Wirtschaftskrisen physikalisch betrachtet

Wie sich wirtschaftlichen Schocks und Finanzkrisen auswirken, untersuchen Wiener Forscher mit einem Ansatz aus der Physik. Er zeigt, wie sich „Schockwellen“ in verschiedenen Ländern und Wirtschaftssparten ausbreiten und dass sie sehr lange andauern können.

In der Volkswirtschaft tue man sich schwer mit Analysen der Entwicklung des Wirtschaftssystems, wenn es in Krisenzeiten aus dem Ruder läuft, heißt es in einer Aussendung des Complexity Science Hub Vienna (CSH). Den Komplexitätsforschern Peter Klimek, Sebastian Poledna und Stefan Thurner geht es in ihrer Arbeit vor allem darum zu verstehen, wie verschiedene Bereiche der Wirtschaft, die zuerst im Gleichgewicht waren, auf Schocks reagieren. Daraus lässt sich ablesen, wie widerstandsfähig (resilient) diese Systeme sind - eine Frage, mit der sich die Wirtschaftsforschung intensiv beschäftigt.

Dafür wählten sie einen Ansatz aus der Physik: Die Lineare Widerstandstheorie beschäftigt sich damit, wie etwa magnetische Materialien reagieren, wenn sie von einem starken externen Magnetfeld beeinflusst werden. Es stellte sich heraus, dass sich diese Herangehensweise auch auf die Frage der Krisenanfälligkeit der Wirtschaft anwenden lässt. Anhand von bereits vorhandenen Wirtschafts- und Handelsdaten, die die ökonomischen Verflechtungen und Abhängigkeiten in den Jahren 2000 bis 2014 aus insgesamt 56 Industriesektoren in 43 Ländern abbilden, haben Klimek und Co ihre neue Methode durchgespielt.

Lange Dauer

Dabei zeigte sich, dass „Schocks nicht einfach verpuffen, die Schockwellen laufen durch das ganze System und folgen dabei allen wechselseitigen Verbindungen“, so Klimek. Es zeigte sich, dass es in der Regel zwischen sechs und zehn Jahren dauert, bis verschiedene Wirtschaftssektoren sie tatsächlich verdaut haben. Während sich etwa viele Experten nach der 2008 ausgebrochenen Finanzkrise wunderten, warum manche Länder und Wirtschaftssektoren sehr lange brauchten, um aus der Krise herauszukommen, ergaben sich aus den Berechnungen mit der neuen Methode sehr genau jene Muster, die tatsächlich beobachtet wurden, heißt es.

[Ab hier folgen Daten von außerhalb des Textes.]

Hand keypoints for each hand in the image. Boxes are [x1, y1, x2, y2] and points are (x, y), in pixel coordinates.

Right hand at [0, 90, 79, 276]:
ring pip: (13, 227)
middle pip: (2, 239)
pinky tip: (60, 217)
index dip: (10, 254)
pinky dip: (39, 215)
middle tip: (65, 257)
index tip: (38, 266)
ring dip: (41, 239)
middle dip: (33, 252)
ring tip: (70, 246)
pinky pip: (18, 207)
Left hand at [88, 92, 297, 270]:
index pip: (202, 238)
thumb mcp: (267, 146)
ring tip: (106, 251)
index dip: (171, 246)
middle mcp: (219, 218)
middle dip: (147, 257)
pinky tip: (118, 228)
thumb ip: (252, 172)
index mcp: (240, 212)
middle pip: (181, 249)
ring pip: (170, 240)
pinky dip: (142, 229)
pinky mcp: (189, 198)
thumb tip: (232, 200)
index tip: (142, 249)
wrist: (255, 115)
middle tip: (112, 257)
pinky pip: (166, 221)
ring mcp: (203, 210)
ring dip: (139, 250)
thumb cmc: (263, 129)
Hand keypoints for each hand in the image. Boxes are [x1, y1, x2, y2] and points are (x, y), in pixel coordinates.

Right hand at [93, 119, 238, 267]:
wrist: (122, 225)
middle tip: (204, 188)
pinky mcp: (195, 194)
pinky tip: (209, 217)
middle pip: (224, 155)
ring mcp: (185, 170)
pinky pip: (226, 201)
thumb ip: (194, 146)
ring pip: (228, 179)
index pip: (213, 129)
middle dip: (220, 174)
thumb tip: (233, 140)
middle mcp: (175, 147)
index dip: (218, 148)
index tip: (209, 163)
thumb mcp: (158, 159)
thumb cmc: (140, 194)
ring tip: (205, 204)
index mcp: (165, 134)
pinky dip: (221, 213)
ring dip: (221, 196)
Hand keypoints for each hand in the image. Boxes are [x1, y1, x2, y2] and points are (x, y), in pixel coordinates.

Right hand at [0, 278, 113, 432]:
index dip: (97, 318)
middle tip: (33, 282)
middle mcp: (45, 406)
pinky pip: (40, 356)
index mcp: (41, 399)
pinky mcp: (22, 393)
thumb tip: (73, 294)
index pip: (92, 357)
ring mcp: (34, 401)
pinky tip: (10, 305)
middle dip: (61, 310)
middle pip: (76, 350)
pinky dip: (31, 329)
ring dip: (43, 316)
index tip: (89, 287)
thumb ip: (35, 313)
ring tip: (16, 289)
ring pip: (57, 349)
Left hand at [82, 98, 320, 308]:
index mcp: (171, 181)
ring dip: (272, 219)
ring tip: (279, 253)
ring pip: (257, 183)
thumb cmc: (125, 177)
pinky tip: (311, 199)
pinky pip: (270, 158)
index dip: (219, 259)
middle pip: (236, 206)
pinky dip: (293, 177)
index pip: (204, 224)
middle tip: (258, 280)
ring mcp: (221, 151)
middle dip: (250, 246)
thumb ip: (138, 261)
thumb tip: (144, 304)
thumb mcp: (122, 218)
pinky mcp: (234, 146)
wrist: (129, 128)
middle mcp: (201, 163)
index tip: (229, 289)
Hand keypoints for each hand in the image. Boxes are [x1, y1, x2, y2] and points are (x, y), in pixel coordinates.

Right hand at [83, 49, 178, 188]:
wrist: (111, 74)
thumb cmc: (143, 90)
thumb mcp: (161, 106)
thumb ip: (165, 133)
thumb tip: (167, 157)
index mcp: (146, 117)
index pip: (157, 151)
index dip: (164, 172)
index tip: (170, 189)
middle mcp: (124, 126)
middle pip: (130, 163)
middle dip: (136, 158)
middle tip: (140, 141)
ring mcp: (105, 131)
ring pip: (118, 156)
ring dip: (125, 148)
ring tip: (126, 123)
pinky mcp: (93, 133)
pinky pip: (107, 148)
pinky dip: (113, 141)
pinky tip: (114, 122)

Auch die ersten möglichen Auswirkungen des Handelsstreits zwischen den USA und Europa, der im vorigen Sommer höhere US-Zölle auf Stahl und Aluminium mit sich brachte, analysierten die Komplexitätsforscher mit ihrem neuen Ansatz: „Interessanterweise erhöht sich der Produktions-Output der meisten EU-Staaten derart, dass die Verluste durch die Zölle teils aufgefangen werden“, so Thurner, der sich erwartet, dass sich nun die Widerstandsfähigkeit von Ländern besser vergleichen lässt. Wie gut ihre Ergebnisse zur Realität passen, wollen die Wissenschaftelr nun anhand kommender Wirtschaftsdaten überprüfen.

Durch eine interaktive Online-Visualisierung (vorläufige Version), mit der sich vorerst die Entwicklung der Abhängigkeiten rund um den transatlantischen Handelsstreit ablesen lassen, öffnen die Forscher den Zugang zu ihrem Ansatz. „Interessierte können alle möglichen Parameter verändern und sehen unmittelbar, wie sich das auf die verschiedenen Länder und Sektoren auswirkt“, so Thurner.